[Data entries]
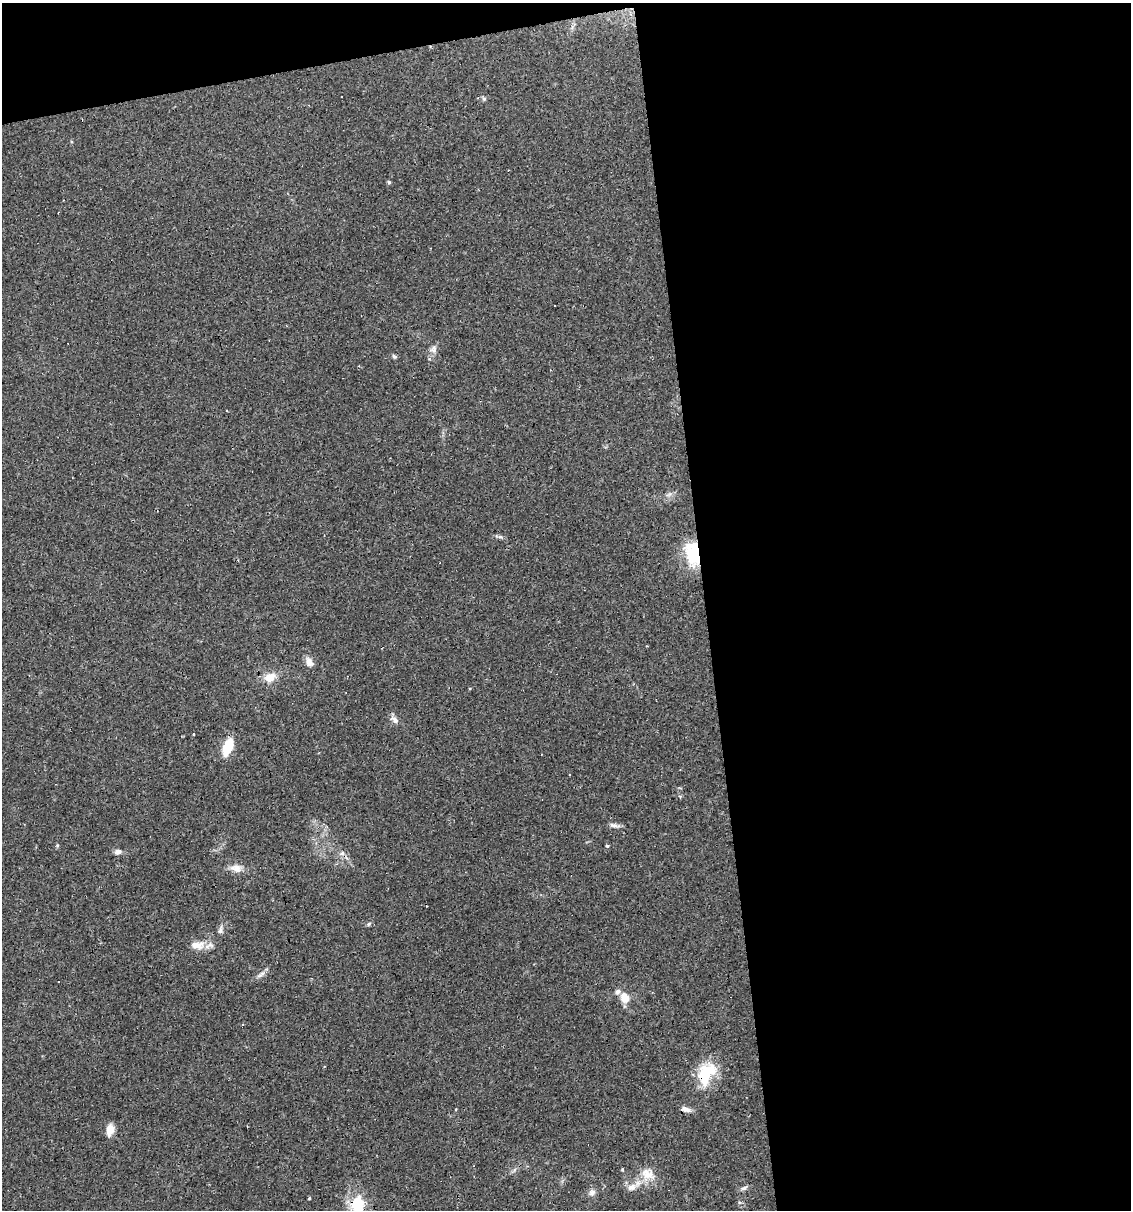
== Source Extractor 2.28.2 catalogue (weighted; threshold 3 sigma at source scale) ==
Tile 4 of 4 x 4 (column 4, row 1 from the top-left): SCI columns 3454-4582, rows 3625-4832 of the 4603 x 4832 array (HDU 1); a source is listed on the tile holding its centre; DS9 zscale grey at full resolution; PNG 1133 x 1212 px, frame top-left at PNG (2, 3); no overlay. Shown black and unused: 41% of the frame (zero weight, under 2 of 3 exposures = <1% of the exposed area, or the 3 px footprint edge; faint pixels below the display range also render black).
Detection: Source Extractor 2.28.2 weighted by HDU 2 'WHT'; one run over the whole footprint, this tile lists its part. Background 0.0829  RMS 0.0064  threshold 0.0286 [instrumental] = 3 sigma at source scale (4.5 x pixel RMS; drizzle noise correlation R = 1.50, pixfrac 1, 0.0396/0.0396 arcsec/px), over >= 5 px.
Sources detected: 40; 1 inside a brighter object's white glare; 6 cosmic-ray / hot-pixel residue — not listed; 1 inside a brighter listed object's ellipse — not listed separately; the other 32 listed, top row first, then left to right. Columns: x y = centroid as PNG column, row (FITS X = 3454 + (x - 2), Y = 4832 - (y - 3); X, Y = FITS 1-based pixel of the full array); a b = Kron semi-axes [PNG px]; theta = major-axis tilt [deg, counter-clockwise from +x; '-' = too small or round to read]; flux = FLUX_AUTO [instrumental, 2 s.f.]
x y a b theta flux
484 99 6 5 - 1.1
389 182 5 4 - 1
59 212 3 2 - 0.63
433 349 10 9 - 3.1
394 357 7 5 -48 1.1
227 411 3 3 - 1.1
693 554 29 16 -79 26
309 662 12 8 -65 3.9
270 677 15 10 21 7.7
394 719 14 7 -41 3
194 734 3 3 - 1.1
228 747 14 7 71 23
614 825 15 5 -11 2.2
607 846 3 3 - 2.4
117 852 8 6 10 2.8
236 868 15 10 -18 5.1
368 924 6 4 87 0.78
220 930 11 6 73 2.2
197 945 20 10 6 8.1
261 974 12 5 39 2.4
59 982 3 2 - 0.79
625 997 13 10 -71 7.6
707 1071 28 21 19 21
456 1109 3 3 - 0.92
686 1109 14 6 -20 2.9
110 1130 12 8 80 6.5
648 1174 22 13 -25 9.6
632 1187 14 9 21 4.9
745 1188 9 5 42 1.6
592 1193 10 8 54 2.7
309 1198 3 3 - 0.64
358 1206 33 19 88 26
Overlapping masked pixels (flux is a lower limit): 2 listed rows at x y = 693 554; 358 1206
Isophote crosses this tile's border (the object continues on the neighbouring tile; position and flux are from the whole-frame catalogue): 1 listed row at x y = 358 1206
Unlisted compact peaks at least as high as the median listed source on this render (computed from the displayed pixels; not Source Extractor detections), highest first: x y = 500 537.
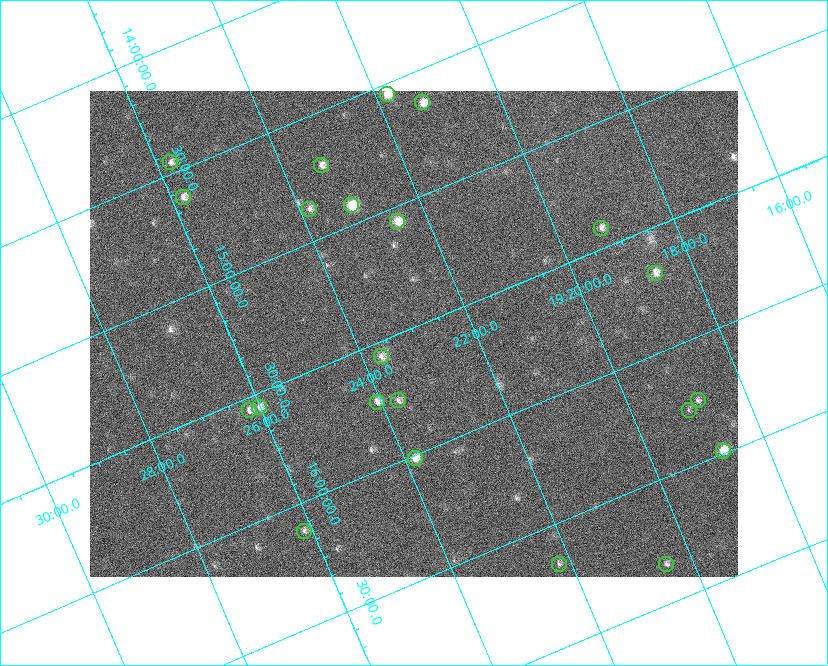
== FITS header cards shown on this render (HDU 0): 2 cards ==
NAXIS1  =                  648 / length of data axis 1
NAXIS2  =                  486 / length of data axis 2

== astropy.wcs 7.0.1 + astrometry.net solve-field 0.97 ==
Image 648 x 486 px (HDU 0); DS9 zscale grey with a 90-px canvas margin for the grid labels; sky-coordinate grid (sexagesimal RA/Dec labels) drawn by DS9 from the SOLVED WCS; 22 Tycho-2 reference stars matched to detected sources circled (green)
Header WCS: none
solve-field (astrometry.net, Tycho-2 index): SOLVED blind (the file carries no WCS)
Solved WCS: RA---TAN-SIP/DEC--TAN-SIP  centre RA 19:23:00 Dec +15:31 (290.75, +15.52 deg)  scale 15.3 arcsec/px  FOV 165.0' x 123.7'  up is -157 deg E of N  parity flipped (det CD > 0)
(file carries no celestial WCS; the grid is the blind solution)
Tycho-2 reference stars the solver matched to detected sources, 22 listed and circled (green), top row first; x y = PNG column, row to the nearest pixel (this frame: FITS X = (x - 90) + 1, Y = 486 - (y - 91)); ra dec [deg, ICRS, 3 dp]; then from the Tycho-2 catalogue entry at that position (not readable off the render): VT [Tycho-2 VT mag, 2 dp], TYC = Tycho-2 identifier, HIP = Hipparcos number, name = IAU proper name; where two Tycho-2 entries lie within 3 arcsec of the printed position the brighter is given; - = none
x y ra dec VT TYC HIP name
387 94 290.452 +14.543 7.44 1054-679-1 - -
422 102 290.323 +14.634 7.66 1054-951-1 95132 -
170 162 291.441 +14.452 8.37 1067-789-1 - -
321 165 290.838 +14.713 8.21 1054-205-1 95303 -
183 197 291.451 +14.609 8.24 1067-445-1 95522 -
351 205 290.784 +14.921 6.67 1054-223-1 95287 -
309 209 290.960 +14.864 8.44 1054-411-1 - -
397 221 290.625 +15.059 7.77 1600-2349-1 - -
601 228 289.809 +15.416 8.37 1599-3313-1 94944 -
655 273 289.664 +15.681 7.94 1599-1947-1 94894 -
381 356 290.922 +15.560 8.69 1600-1874-1 - -
398 400 290.929 +15.760 8.70 1600-822-1 95334 -
698 400 289.708 +16.250 8.60 1599-1761-1 - -
377 402 291.017 +15.730 8.16 1600-168-1 - -
259 407 291.504 +15.557 8.17 1600-1630-1 95542 -
249 410 291.551 +15.552 8.28 1600-1749-1 95559 -
689 410 289.759 +16.274 9.33 1599-1589-1 - -
723 451 289.688 +16.488 7.07 1599-570-1 94905 -
415 458 290.960 +16.014 7.62 1600-1088-1 95346 -
304 531 291.536 +16.114 8.78 1600-1331-1 - -
559 564 290.554 +16.663 8.91 1600-55-1 95214 -
666 564 290.115 +16.841 8.62 1600-1527-1 95057 -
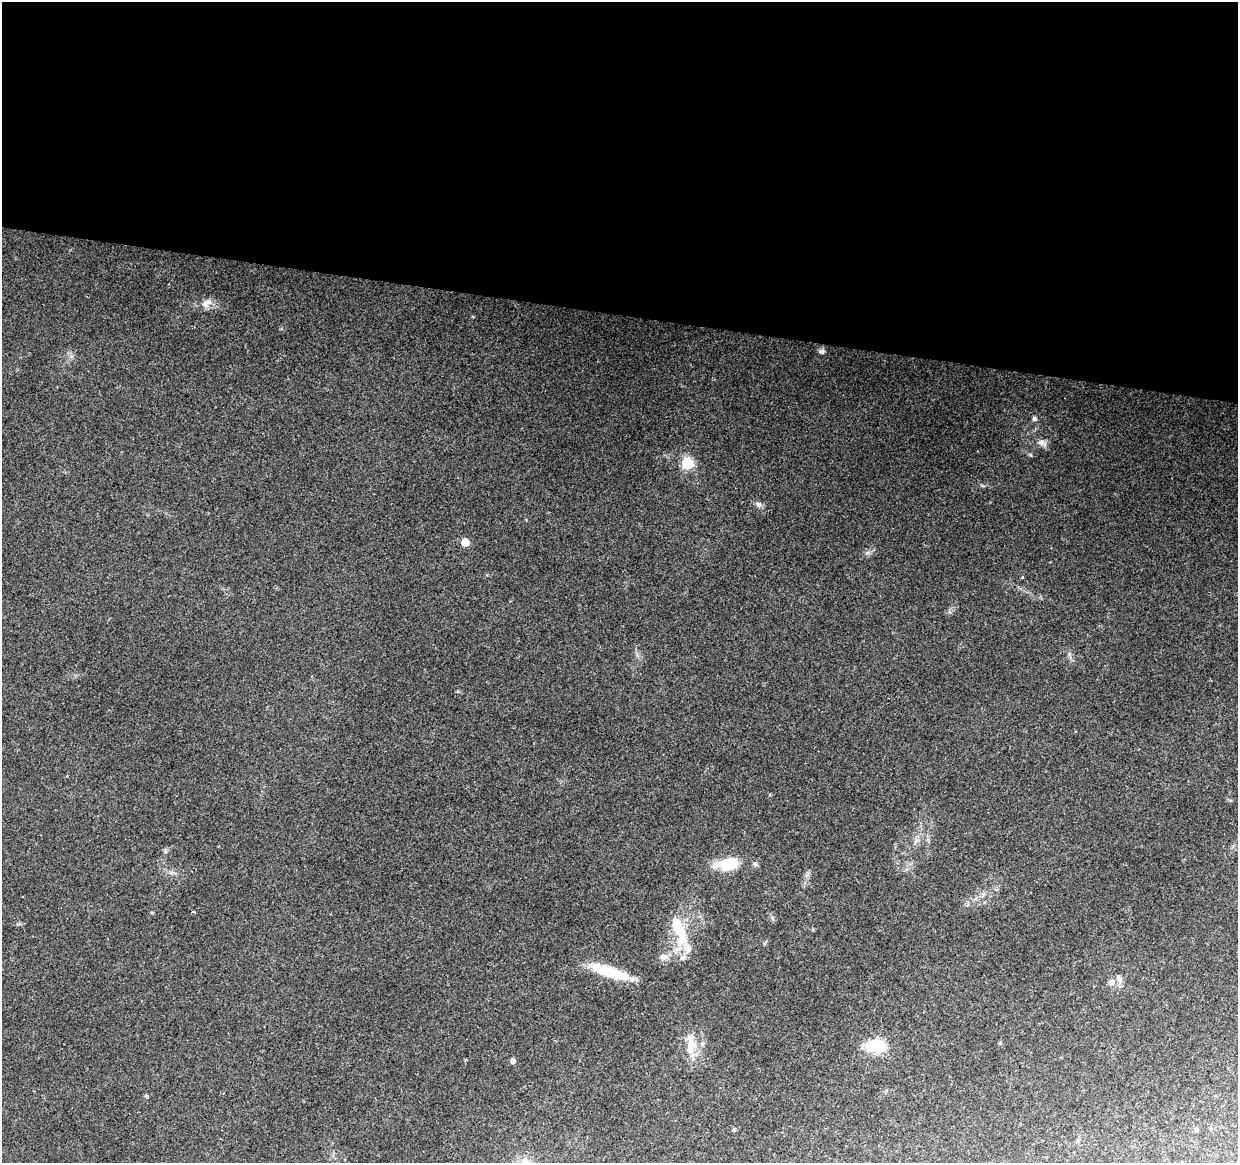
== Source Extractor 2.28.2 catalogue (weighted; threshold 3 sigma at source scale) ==
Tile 3 of 4 x 4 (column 3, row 1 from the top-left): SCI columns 2473-3708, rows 3708-4868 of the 4952 x 5152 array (HDU 1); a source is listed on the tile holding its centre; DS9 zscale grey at full resolution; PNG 1240 x 1165 px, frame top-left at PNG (2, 2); no overlay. Shown black and unused: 27% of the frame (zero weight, under 2 of 3 exposures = <1% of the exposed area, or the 3 px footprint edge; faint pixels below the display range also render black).
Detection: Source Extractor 2.28.2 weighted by HDU 2 'WHT'; one run over the whole footprint, this tile lists its part. Background 0.153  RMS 0.0099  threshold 0.0447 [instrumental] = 3 sigma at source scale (4.5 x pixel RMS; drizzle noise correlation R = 1.50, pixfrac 1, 0.0396/0.0396 arcsec/px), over >= 5 px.
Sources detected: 28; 3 inside a brighter object's white glare — not listed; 2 inside a brighter listed object's ellipse — not listed separately; the other 23 listed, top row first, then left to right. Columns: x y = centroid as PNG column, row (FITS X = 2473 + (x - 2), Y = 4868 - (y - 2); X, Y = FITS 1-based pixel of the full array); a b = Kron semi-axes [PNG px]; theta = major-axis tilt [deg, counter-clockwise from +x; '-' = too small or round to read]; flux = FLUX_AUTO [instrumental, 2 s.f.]
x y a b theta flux
206 303 16 9 31 7.5
821 351 8 6 -4 2.6
1034 418 6 6 - 2.2
1041 442 9 9 - 4.7
687 463 6 6 - 86
758 504 9 6 -38 3.4
465 542 5 5 - 20
867 553 7 4 19 2
1023 577 3 3 - 1.6
165 851 7 5 79 2
730 864 29 12 4 31
172 873 9 4 -8 2.5
193 912 4 3 - 0.81
678 929 40 15 -67 38
664 957 11 9 15 5.5
610 972 46 11 -18 39
1119 979 12 7 -74 4.2
1111 982 9 8 - 4.2
690 1045 34 12 85 19
880 1046 7 6 - 88
512 1061 5 5 - 4.2
146 1095 4 4 - 1.4
734 1129 5 4 - 1.4
Unlisted compact peaks at least as high as the median listed source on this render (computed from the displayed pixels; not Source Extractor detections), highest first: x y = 772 918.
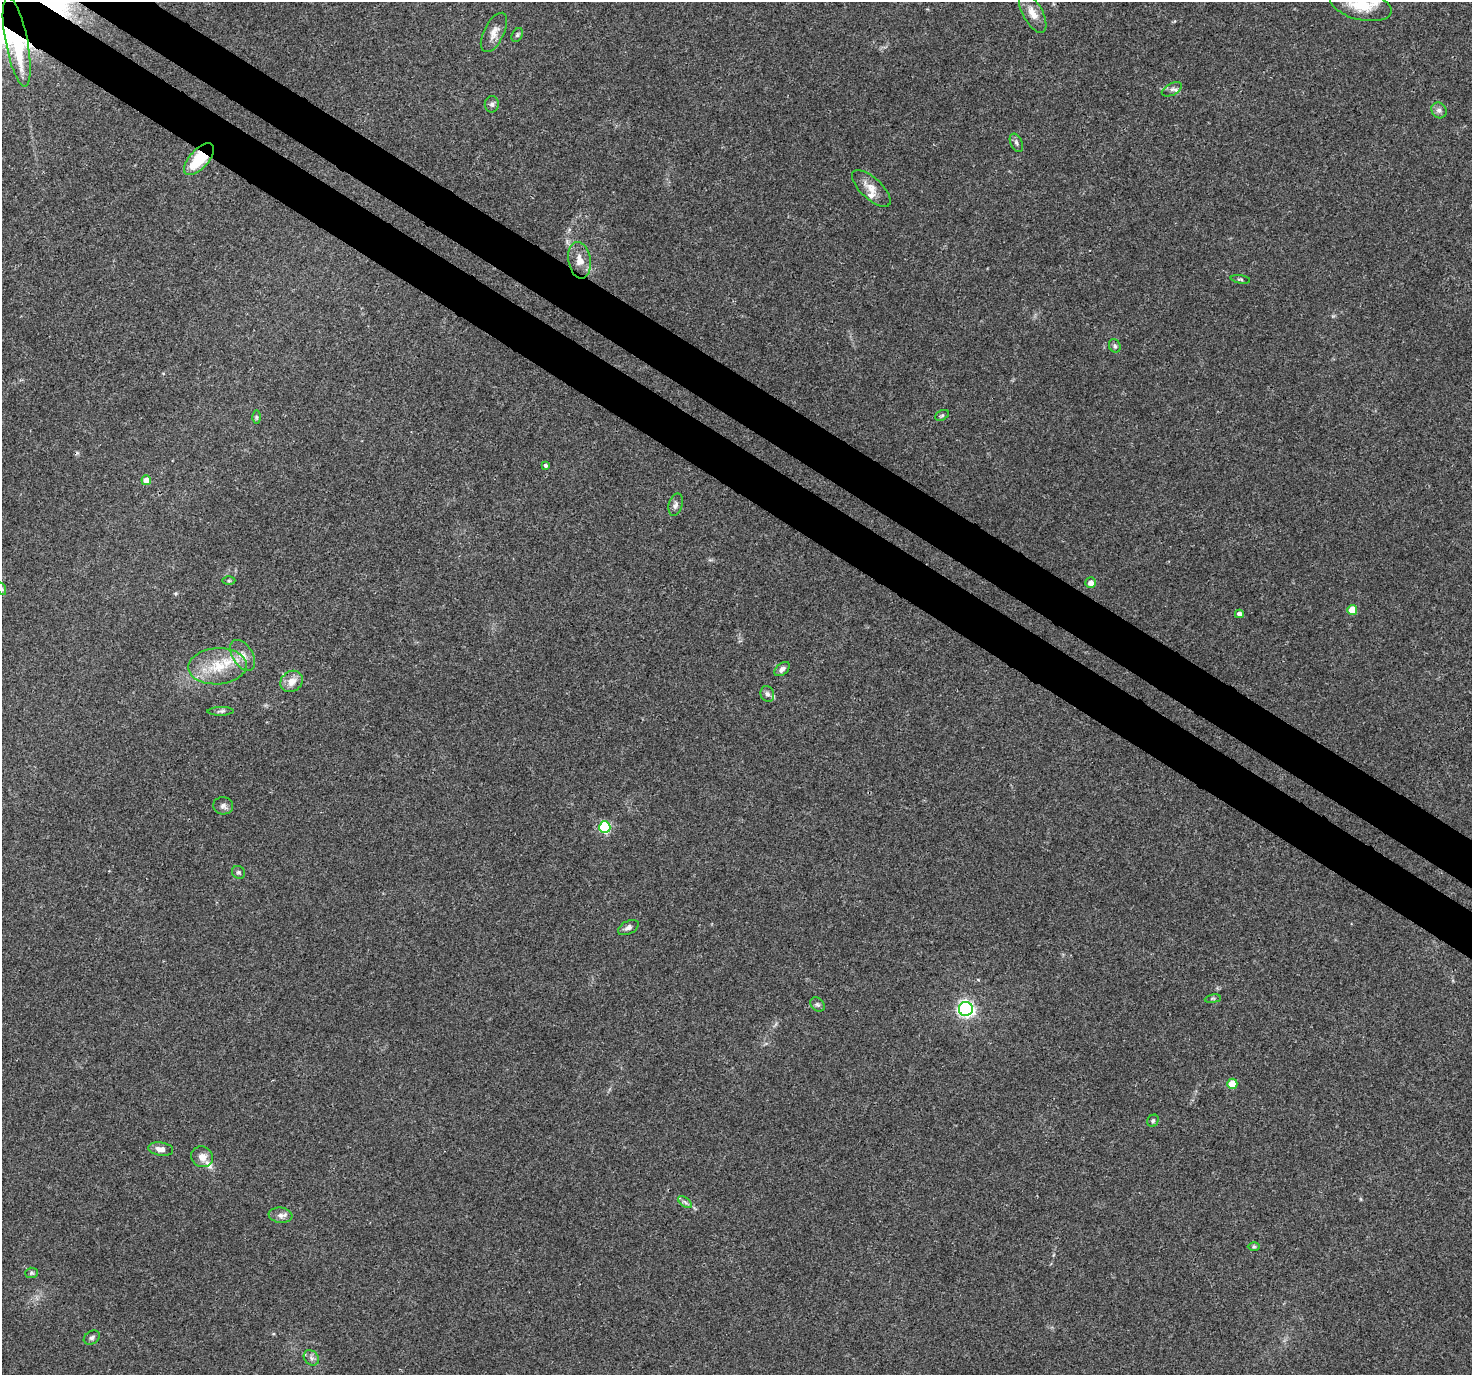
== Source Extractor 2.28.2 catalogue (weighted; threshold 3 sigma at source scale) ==
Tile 11 of 4 x 4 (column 3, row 3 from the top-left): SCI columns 2975-4444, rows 1609-2981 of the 5958 x 6028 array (HDU 1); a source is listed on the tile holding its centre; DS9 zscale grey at full resolution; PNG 1474 x 1377 px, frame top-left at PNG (2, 2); each listed source drawn as its Kron ellipse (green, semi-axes under 4 px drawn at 4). Shown black and unused: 7% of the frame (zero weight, under 3 of 4 exposures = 5% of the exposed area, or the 3 px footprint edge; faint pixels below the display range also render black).
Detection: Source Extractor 2.28.2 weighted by HDU 2 'WHT'; one run over the whole footprint, this tile lists its part. Background 0.0157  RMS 0.0026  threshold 0.0117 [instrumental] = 3 sigma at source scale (4.5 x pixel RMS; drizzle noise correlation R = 1.50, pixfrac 1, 0.0396/0.0396 arcsec/px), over >= 5 px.
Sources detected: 51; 4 inside a brighter listed object's ellipse — not listed separately; the other 47 listed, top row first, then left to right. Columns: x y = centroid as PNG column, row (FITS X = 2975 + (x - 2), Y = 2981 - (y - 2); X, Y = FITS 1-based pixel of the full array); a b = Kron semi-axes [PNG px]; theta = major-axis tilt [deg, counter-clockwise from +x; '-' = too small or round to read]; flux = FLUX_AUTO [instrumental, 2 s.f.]
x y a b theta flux
1361 5 31 15 -14 8.4
1033 13 21 10 -61 3.1
494 32 21 10 63 2.5
517 35 7 5 60 0.46
17 42 45 11 -79 19
1172 89 11 5 27 0.93
492 104 8 7 - 0.78
1439 110 8 7 - 0.93
1016 143 10 5 -64 0.75
199 159 19 9 48 10
871 188 24 10 -43 3.1
579 260 18 11 -81 3
1240 279 10 3 -10 0.34
1115 346 7 5 -64 0.54
942 415 7 5 28 0.45
256 417 6 4 -89 0.42
546 465 4 4 - 0.56
146 480 5 5 - 2.7
676 505 11 7 75 0.98
229 581 6 4 0 0.35
1091 583 5 5 - 1.6
2 589 6 4 -72 0.42
1352 610 5 5 - 4.8
1239 614 4 4 - 1.2
243 655 17 10 -58 2.6
217 666 29 18 3 9.3
782 669 9 5 40 0.98
292 681 12 10 38 2.8
767 694 8 6 -70 0.79
221 711 13 4 1 0.63
223 806 10 8 -6 0.95
605 827 6 5 - 23
238 872 7 6 - 0.61
628 928 11 6 27 0.99
1213 999 8 4 8 0.39
817 1004 8 6 -43 0.61
966 1009 7 7 - 73
1232 1084 5 5 - 4.7
1153 1121 6 5 - 0.48
161 1149 12 6 -9 1.6
202 1157 11 10 - 2
685 1202 8 4 -37 0.63
280 1215 12 7 -7 1.3
1254 1247 6 4 0 0.34
31 1273 6 5 - 0.42
92 1337 9 6 31 0.71
311 1358 8 6 -49 0.86
Overlapping masked pixels (flux is a lower limit): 3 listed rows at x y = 17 42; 199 159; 579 260
Isophote crosses this tile's border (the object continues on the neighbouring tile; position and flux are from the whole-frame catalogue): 2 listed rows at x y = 1361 5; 2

_PROBLEM TO SOLVE_
Copy out verbatim the lines in the entries above, starting with the line that contains "solve-field (astrometry.net, Tycho-2" and continuing through the line that contains "(file carries no", with both of those lines included.

_CORRECT RESPONSE_
solve-field (astrometry.net, Tycho-2 index): SOLVED blind (the file carries no WCS)
Solved WCS: RA---TAN-SIP/DEC--TAN-SIP  centre RA 19:23:00 Dec +15:31 (290.75, +15.52 deg)  scale 15.3 arcsec/px  FOV 165.0' x 123.7'  up is -157 deg E of N  parity flipped (det CD > 0)
(file carries no celestial WCS; the grid is the blind solution)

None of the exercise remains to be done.